Андрей расскажет и о другом мальчике — Андрюше Филатове, которого бывший волонтер забрала в принимающую семью. Спустя год слепой и неговорящий 12-летний мальчик заговорил, научился ориентироваться в доме.
Самой значимой системной победой последнего года стало то, что детей с сохранным интеллектом стали возить на уроки в ближайшую коррекционную школу. Кузнецов по этому поводу скажет: «Понимаешь, это же не столько вопрос образования — это вопрос качества жизни. Жизни, а не ее поддержания».
Я вспомню, как несколько лет назад на кинофестивале «Кино без границ» поразит фраза героя британского документального фильма — художника-аутиста, прожившего несколько лет в психоневрологическом интернате и назвавшего жизнь там «формой апартеида».
«Выращивать овощи значительно проще, чем людей», — скажет он.
Я не стану говорить об этом Кузнецову, но если без иллюзий, то этот путь еще на много лет запрограммирован на нашей местности.
Из 395 детей в Павловском детдоме 250 имеют родителей. Половину из них родители не навещают никогда, будто заживо похоронив. Это про то, что в семье не без урода, и еще про «торжество» христианских ценностей, декларируемых в душевно больной стране.

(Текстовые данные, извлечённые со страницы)
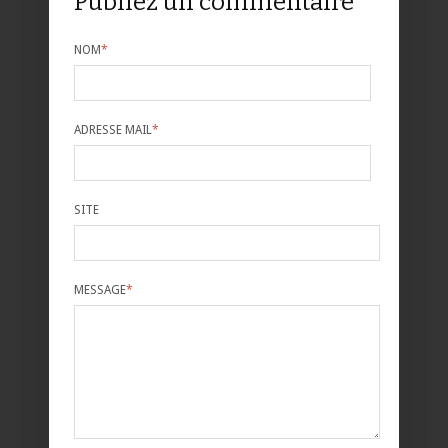
Publiez un commentaire
NOM
*
ADRESSE MAIL
*
SITE
MESSAGE
*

> [Вопросы и задания]
A: Выпишите из текста о Павловском детдоме все числа, записанные цифрами, и укажите, к чему относится каждое из них.
B: Что, согласно тексту о Павловском детдоме, стало самой значимой системной победой последнего года?
C: Продолжите текст о Павловском детдоме, начав с места, где он обрывается.

> [Решения заданий]
A: 12 — возраст Андрюши Филатова; 395 — число детей в Павловском детдоме; 250 — число детей этого детдома, у которых есть родители.

B: Детей с сохранным интеллектом стали возить на уроки в ближайшую коррекционную школу.

C:
Парадоксально, но дети с диагнозом ДЦП по советской традиции тоже попадают в этот детский дом. При этом сохранность интеллекта у некоторых, причем полная, не критерий для иного жизненного сценария в детском доме с иным статусом. Критерий — неспособность самостоятельно передвигаться. Нужны ли люди с инвалидностью обществу? Этот основополагающий вопрос, похоже, не слишком волнует Кузнецова и товарищей, и слава богу. Они, зная ответ, уже много лет стремятся к тому, чтобы сформировать эту потребность. Вообще провоцировать в обществе движение совести — задача неблагодарная, но не безнадежная.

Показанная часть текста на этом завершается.